Trump Shared A Video So Racist And Hateful, MSNBC Deemed It Too ‘Graphic’ To Air


Trump Shared A Video So Racist And Hateful, MSNBC Deemed It Too ‘Graphic’ To Air

MSNBC host Joy Reid on Saturday informed her viewers that she could not air an edited video tweeted by President Trump on Friday because it “is so inflammatory it falls into a category where most news organizations wouldn’t even play it on TV.”

The video tweeted by Trump shows out of context comments made by Rep. Ilhan Omar (D-Minn.) about the 9/11 attacks while speaking to the Council on American Islamic Relations (CAIR) in March interspersed with video of the 9/11 attacks.

Playing an extended clip of Omar’s remarks, Reid accused the GOP of trying to paint the progressive lawmaker as dismissive of the 9/11 attacks, when her remarks were referring to efforts by some conservatives to strip Muslim Americans of civil liberties after Sept. 11, 2001.

“Many on the right cut, not only the little phrase, that snippet, ‘some people did something’, and used that out of context snippet to assail the congresswoman, with some Fox News personalities even questioning her loyalty to the United States,” Reid said, referring to remarks made by Fox host Brian Kilmeade, who later clarified that he was not questioning Omar’s loyalty.
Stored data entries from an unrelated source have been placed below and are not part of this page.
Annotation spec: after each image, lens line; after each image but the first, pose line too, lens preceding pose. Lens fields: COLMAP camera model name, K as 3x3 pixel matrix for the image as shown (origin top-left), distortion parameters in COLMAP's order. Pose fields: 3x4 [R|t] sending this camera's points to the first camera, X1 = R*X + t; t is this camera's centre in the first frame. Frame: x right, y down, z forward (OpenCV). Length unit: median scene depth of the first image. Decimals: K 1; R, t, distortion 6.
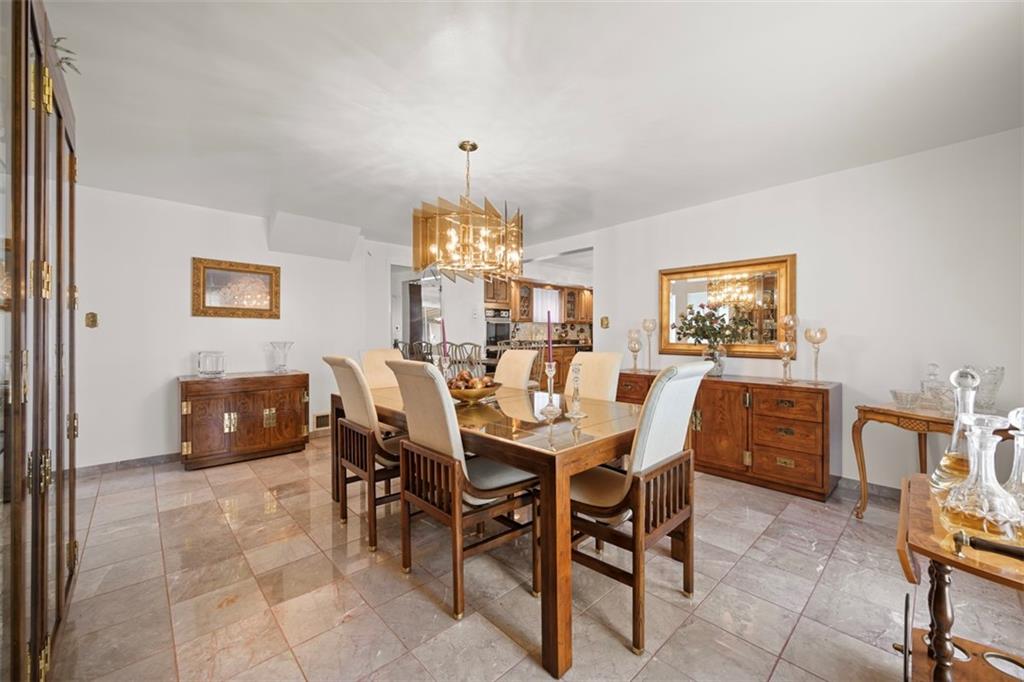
lens RADIAL K [[399.1, 0, 510.0], [0, 399.1, 333.9], [0, 0, 1]] dist [-0.003537, 0.000157]
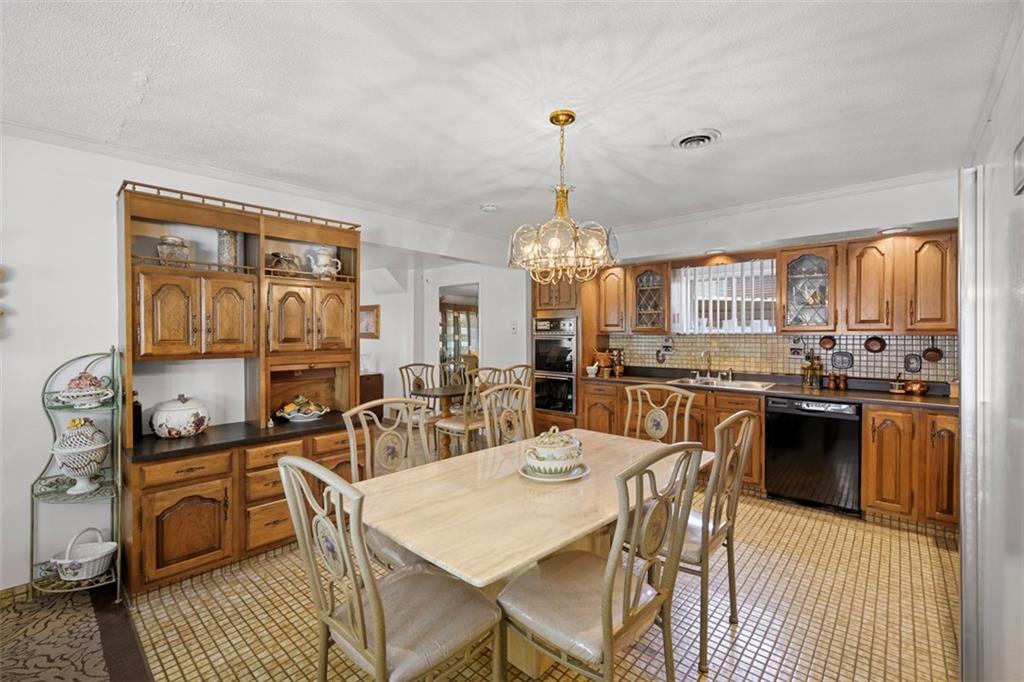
lens RADIAL K [[435.9, 0, 511.1], [0, 435.9, 335.6], [0, 0, 1]] dist [0.000213, 0.000017]
pose [[0.087842, 0.002167, -0.996132, 0.611250], [-0.002796, 0.999994, 0.001929, -0.028713], [0.996130, 0.002616, 0.087848, 0.723916]]
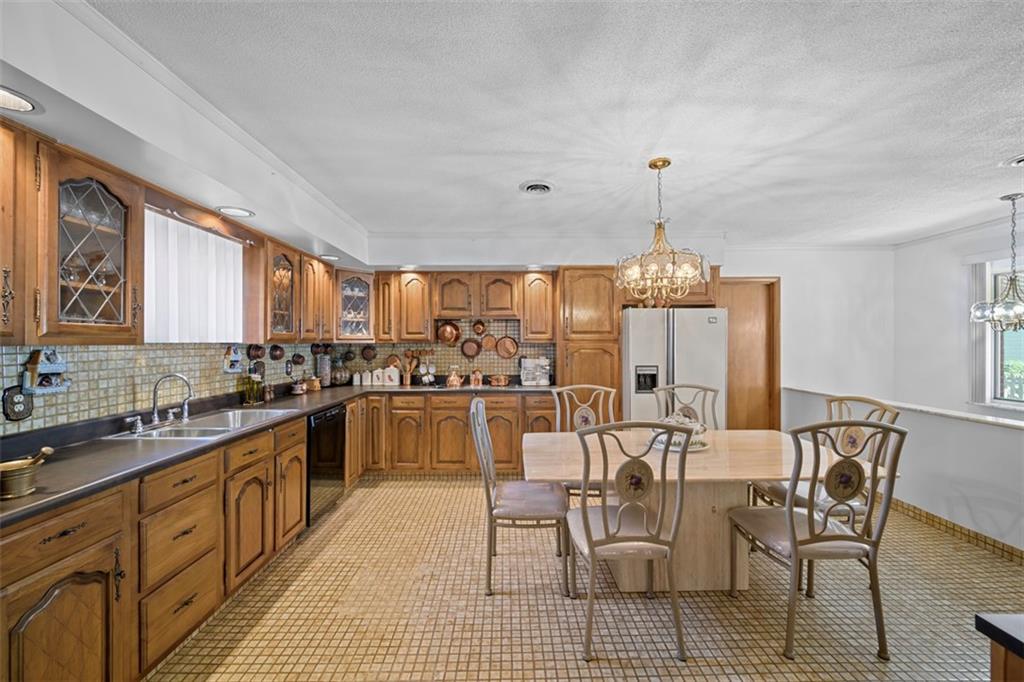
lens RADIAL K [[399.1, 0, 508.1], [0, 399.1, 344.6], [0, 0, 1]] dist [-0.003537, 0.000157]
pose [[0.683238, -0.008499, 0.730146, 0.031907], [0.008562, 0.999957, 0.003627, -0.027972], [-0.730145, 0.003773, 0.683282, 0.655391]]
“Last night Fox News superfan Donald Trump took things to a shocking new low,” Reid continued, “tweeting out a graphic video of the Twin Towers burning, interspersed with that single snippet of the congresswoman’s speech.”

“We’re not going to show you that video because it is so inflammatory it falls into a category where most news organizations wouldn’t even play it on TV. And yet it was released through the preferred public information tool of the President of the United States. Making it akin to an official public statement,” she added.

“Many are calling Trump’s tweet and that video an incitement to violence against the congresswoman, particularly since it comes just one week after a self-declared Trump supporter was charged with threatening to kill Rep. Omar,” Reid concluded.

A number of Democrats, including presidential hopefuls Sens. Bernie Sanders (I-Vt.) and South Bend, Indiana, Mayor Pete Buttigieg, condemned the president for inciting more division and hatred.

Buttigieg tweeted:

After 9/11 we all said we were changed. That we were stronger and more united. That’s what “never forget” was about. Now, a president uses that dark day to incite his base against a member of Congress, as if for sport. As if we learned nothing that day about the workings of hate.

That day, some people did this: killed thousands of Americans in order to try to make us smaller, more divided and less free. To weaken us by distancing us from our own values through fear and anger. This is the function of terrorism.

I served overseas, at risk to my life, in the struggle against such terrorism. But it can only be fully defeated if we have leaders at home who defuse its capacity to sow hate—hate against Islam or against any number of “others.”

The president today made America smaller. It is not enough to condemn him; we must model something better.

The threats against the life of Rep. Omar make clear what is at stake if we fail to to do this, and to beat back hate in all all its forms.

Sanders said in a tweet that “disgusting and dangerous attacks against her must end.”

Speaker Nancy Pelosi (D-Calif.) also fired back on Saturday, slamming Trump’s decision to use the 9/11 terrorist attacks in a “political attack.”

“The memory of 9/11 is sacred ground, and any discussion of it must be done with reverence. The President shouldn’t use the painful images of 9/11 for a political attack,” Pelosi said in a statement.

“It is wrong for the President, as Commander-in-Chief, to fan the flames to make anyone less safe,” she added.